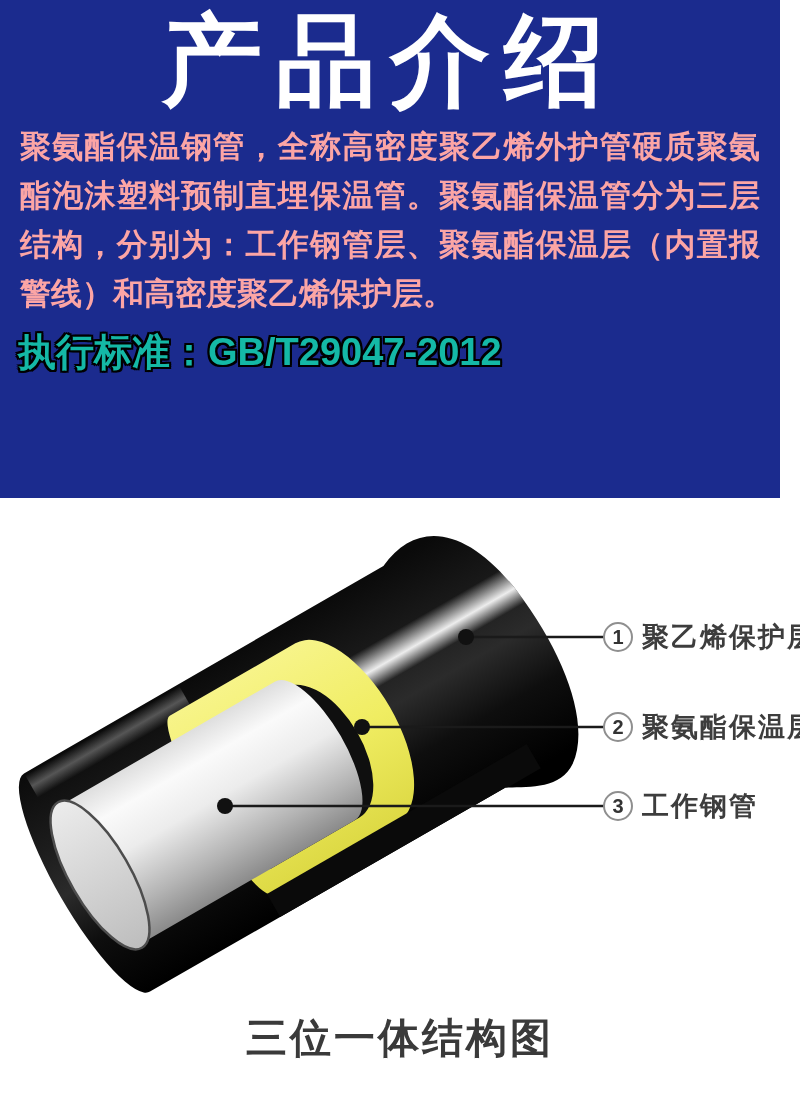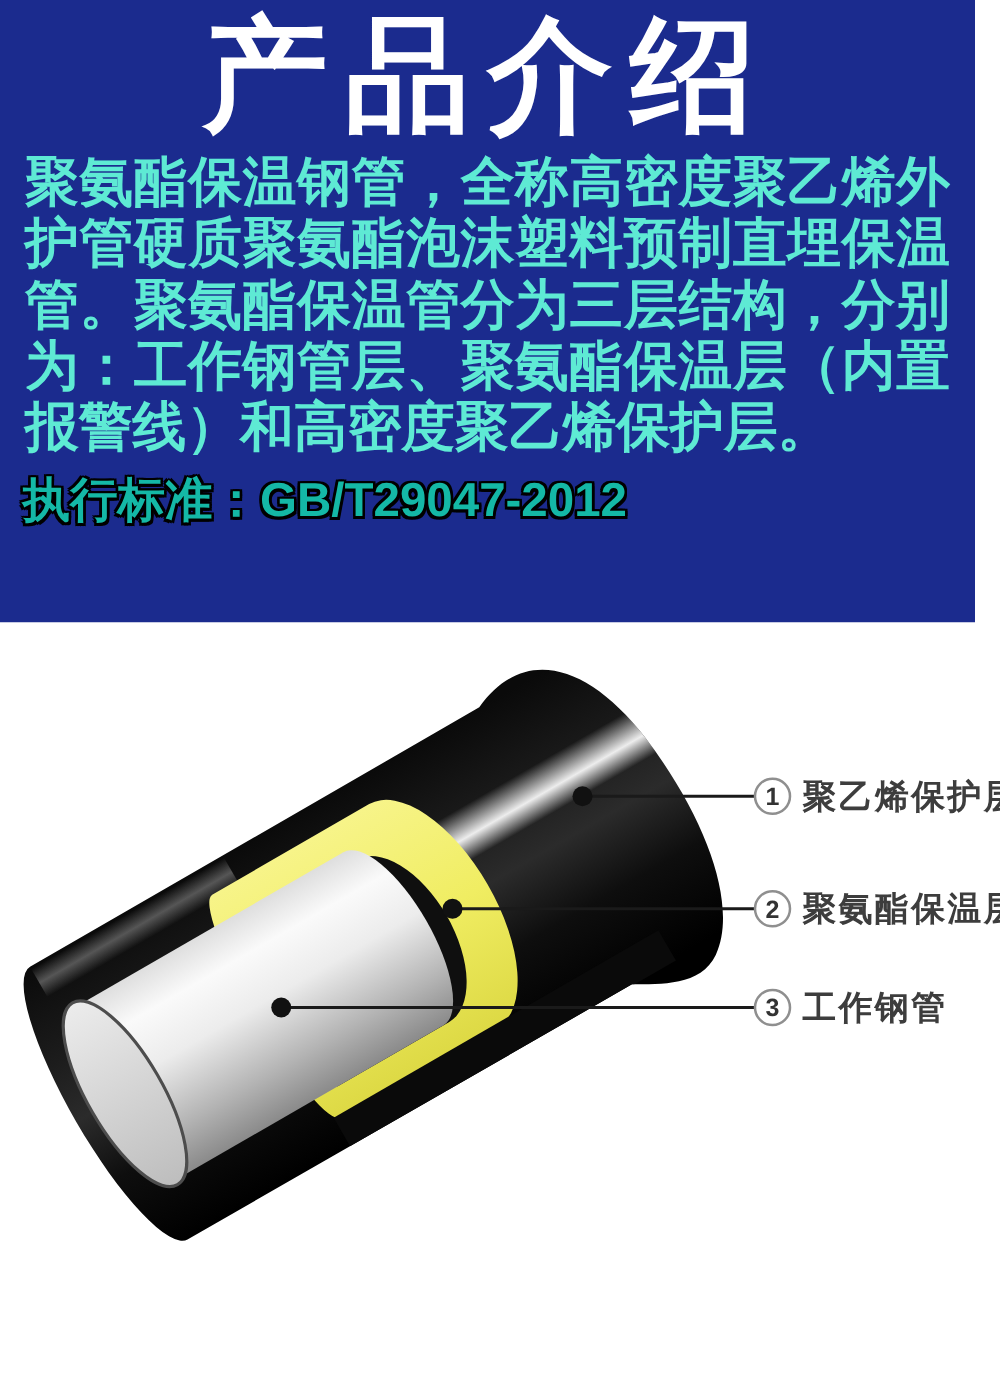--- a/index.html
+++ b/index.html
@@ -20,22 +20,22 @@
     padding-top: 4px;
     text-align: center;
     color: #ffffff;
     font-size: 100px;
     line-height: 1.12;
     font-weight: 900;
     letter-spacing: 14px;
   }
   .intro-paragraph {
     margin: 6px 20px 0 20px;
-    color: #5eead4;
-    font-size: 43px;
+    color: #fca5a5;
+    font-size: 31px;
     line-height: 49px;
     font-weight: 700;
     text-align: justify;
     text-justify: inter-ideograph;
   }
   .outline-text {
     color: #14b8a6;
     font-weight: 700;
     text-shadow:
       -2px -2px 0 #000, 2px -2px 0 #000,
@@ -168,13 +168,14 @@
 
     <g>
       <line x1="225" y1="308" x2="604" y2="308" stroke="#1a1a1a" stroke-width="2.5"></line>
       <circle cx="225" cy="308" r="8" fill="#111"></circle>
       <circle cx="618" cy="308" r="14" fill="#ffffff" stroke="#8f8f8f" stroke-width="2"></circle>
       <text class="callout-num" x="618" y="315">3</text>
       <text class="callout-label-text" x="642" y="317">工作钢管</text>
     </g>
   </svg>
 
+  <div class="figure-caption">三位一体结构图</div>
 </div>
 
 </body></html>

###

Assignment — Find the lines above that include the string "font" and copy them.

Exercise solution —
     font-size: 100px;
     font-weight: 900;
-    font-size: 43px;
+    font-size: 31px;
     font-weight: 700;
     font-weight: 700;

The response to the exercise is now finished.